Preview: Indianarmadeggon
THE ESSENTIALS
WHAT | Indiana at Michigan |
---|---|
WHERE | Crisler Center, Ann Arbor, Michigan |
WHEN | 4:00 PM Eastern, Sunday |
LINE | Indiana –2 (Kenpom) |
TV | CBS |
THE THEM
Michigan hosts Indiana on Sunday afternoon with a chance to grab a share of the Big Ten regular season title. Since the first time these teams met (original preview here), the Hoosiers have established themselves as the clear-cut team to beat in the conference and perhaps the best team in the country.
Indiana is led by not one, but two contenders for national player of the year honors. Center Cody Zeller is an excellent rebounder with deft touch around the basket, and he's easily the best big man in the country when it comes to getting points in transition. He scored 19 points on 8/10 shooting in the first matchup, though Jordan Morgan was limited to just two minutes and will have a much greater impact this time around.
The other big star is wing Victor Oladipo, a spectacular athlete and defender who's turned himself into a lethal finisher from both inside and outside the arc (67.0 2P%, 49.1 3P%). Oladipo didn't put up huge numbers in the first game (15 points on 5/9 shooting), at least by his standards, but Tim Hardaway Jr. had a tough time staying in front of him; there are going to be times that Oladipo gets into the lane, and if Michigan doesn't rotate on defense better than they have lately he's going to get his share of thunderous dunks.
What gives Indiana the best offense in the country is that they'll kill teams that collapse on Zeller and Oladipo. They boast one of the nation's best shooters in Jordan Hulls, who hits 48.3% of his threes—a number that seemingly rises to 100% when he's got a wide-open look—and power forward Christian Watford connects on 48.1% of his triples. Hulls isn't a strong defender and Michigan has to find a way to isolate and attack him on that end. Watford is the team's best defensive rebounder and gave Glenn Robinson III a lot of trouble with his size and skill set in the first game.

§ **Exercises**:
(a) In the basketball preview, at what arena is the game being played?
(b) Switch "Hoosiers" to "Indiana squad" in the basketball preview, and write out everything from "Preview: Indianarmadeggon" down to "in the country." with that change.
(c) Resume the Indiana at Michigan basketball preview after its final sentence, keeping its tone and focus.

§ **Supplied information**:
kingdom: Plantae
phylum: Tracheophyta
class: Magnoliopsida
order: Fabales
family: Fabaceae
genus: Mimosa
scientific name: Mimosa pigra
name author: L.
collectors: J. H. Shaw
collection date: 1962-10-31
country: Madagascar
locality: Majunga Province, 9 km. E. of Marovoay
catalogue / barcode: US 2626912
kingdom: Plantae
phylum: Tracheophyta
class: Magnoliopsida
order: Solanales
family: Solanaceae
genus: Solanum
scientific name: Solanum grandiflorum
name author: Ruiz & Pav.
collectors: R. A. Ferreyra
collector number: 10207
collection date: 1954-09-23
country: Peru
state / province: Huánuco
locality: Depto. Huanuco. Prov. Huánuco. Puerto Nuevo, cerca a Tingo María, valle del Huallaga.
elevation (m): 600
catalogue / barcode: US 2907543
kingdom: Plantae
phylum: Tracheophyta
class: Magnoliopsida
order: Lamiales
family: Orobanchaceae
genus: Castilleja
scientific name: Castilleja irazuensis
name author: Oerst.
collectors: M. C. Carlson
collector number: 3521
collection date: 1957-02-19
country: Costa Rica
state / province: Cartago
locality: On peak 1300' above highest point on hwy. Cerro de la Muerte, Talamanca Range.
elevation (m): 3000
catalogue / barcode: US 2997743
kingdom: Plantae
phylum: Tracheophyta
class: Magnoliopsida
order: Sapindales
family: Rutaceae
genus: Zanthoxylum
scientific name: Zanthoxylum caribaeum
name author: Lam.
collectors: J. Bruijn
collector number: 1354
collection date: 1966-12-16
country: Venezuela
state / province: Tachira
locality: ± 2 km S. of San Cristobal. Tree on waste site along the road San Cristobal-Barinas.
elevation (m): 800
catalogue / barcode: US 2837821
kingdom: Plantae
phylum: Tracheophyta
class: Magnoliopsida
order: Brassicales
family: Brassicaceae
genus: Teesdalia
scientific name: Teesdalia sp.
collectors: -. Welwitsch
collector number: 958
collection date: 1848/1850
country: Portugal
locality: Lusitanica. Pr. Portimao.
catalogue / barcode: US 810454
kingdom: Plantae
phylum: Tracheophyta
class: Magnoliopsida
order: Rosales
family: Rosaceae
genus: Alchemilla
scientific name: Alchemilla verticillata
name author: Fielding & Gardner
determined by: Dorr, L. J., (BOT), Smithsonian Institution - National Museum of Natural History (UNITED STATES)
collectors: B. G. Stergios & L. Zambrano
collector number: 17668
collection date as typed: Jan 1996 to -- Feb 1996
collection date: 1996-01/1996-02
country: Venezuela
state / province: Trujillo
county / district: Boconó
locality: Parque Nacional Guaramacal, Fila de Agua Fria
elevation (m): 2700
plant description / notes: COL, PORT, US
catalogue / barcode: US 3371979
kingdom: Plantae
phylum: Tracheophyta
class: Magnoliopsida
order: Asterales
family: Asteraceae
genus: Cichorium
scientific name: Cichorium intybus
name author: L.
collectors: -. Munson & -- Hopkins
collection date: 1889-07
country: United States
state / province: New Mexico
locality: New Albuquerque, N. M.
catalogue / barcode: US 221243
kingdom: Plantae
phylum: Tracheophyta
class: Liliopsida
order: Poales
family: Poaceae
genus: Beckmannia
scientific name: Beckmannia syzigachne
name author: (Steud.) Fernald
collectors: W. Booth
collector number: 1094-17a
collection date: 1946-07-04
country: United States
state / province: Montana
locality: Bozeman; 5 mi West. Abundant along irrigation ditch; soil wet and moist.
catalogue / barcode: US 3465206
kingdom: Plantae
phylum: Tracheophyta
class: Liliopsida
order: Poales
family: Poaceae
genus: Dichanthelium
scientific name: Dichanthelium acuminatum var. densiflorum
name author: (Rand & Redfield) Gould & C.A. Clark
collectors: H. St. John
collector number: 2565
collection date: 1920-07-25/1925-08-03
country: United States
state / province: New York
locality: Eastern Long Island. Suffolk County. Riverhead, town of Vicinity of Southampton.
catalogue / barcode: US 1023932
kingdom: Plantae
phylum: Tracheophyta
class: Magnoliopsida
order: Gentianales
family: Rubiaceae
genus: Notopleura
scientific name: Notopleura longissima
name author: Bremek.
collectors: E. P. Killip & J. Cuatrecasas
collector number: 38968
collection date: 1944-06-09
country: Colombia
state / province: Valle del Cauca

§ **Final results**:
(a) Crisler Center, in Ann Arbor, Michigan.

(b)
Preview: Indianarmadeggon
THE ESSENTIALS
WHAT | Indiana at Michigan |
---|---|
WHERE | Crisler Center, Ann Arbor, Michigan |
WHEN | 4:00 PM Eastern, Sunday |
LINE | Indiana –2 (Kenpom) |
TV | CBS |
THE THEM
Michigan hosts Indiana on Sunday afternoon with a chance to grab a share of the Big Ten regular season title. Since the first time these teams met (original preview here), the Indiana squad have established themselves as the clear-cut team to beat in the conference and perhaps the best team in the country.

(c)
Rounding out the starting lineup is freshman point guard Yogi Ferrell, who's still figuring things out offensively—he's got a 42/32 2P/3P split and is prone to turnovers—but is a solid distrubutor and surprisingly good defender. The top backup is 6'7" wing Will Sheehy, a solid slasher who hits nearly 56% of his shots inside the arc, while reserve guard Remy Abell has hit 13/27 three-pointers this season.
THE RESUME
Indiana is the #2 team in the country, with their only losses coming to Butler, Wisconsin, Illinois, Minnesota, and Ohio State. Before Tuesday's nine-point home defeat against the Buckeyes, they hadn't lost a game by more than five points.
THE TEMPO-FREE
Four factors, conference only:
eFG% | Turnover % | Off. Reb. % | FTA/FGA | |
---|---|---|---|---|
Offense | 53.4 (1) | 19.1 (9) | 37.3 (2) | 48.6 (1) |
Defense | 44.8 (2) | 20.4 (2) | 34.8 (10) | 29.0 (4) |
The only real weakness the Hoosiers have on the offensive end is a proclivity for turning the ball over; with their brutal shooting efficiency (49.1 2P%, 41.5 3P%) Michigan is going to have to capitalize on any chance they get to force an empty possession.
Defensively, Indiana doesn't allow a lot of three-point attempts, and as a result have ceded a somewhat-fluky 29.1 3P% in Big Ten play; Michigan hit just 7/23 attempts in the first game while desperately trying to dig themselves out of a big hole.
THE PROTIPS
Get in transition. Indiana is perhaps the only team in the country that Michigan may not want to get into a track meet against, but the Wolverines are going to have to find a way to generate some easy points, and not a lot has come easy lately when Michigan isn't on the break. Farrell is a solid point guard but he's still just a freshman, and Trey Burke has really been turning up the heat lately with his on-ball pressure—expect more of the same in this one.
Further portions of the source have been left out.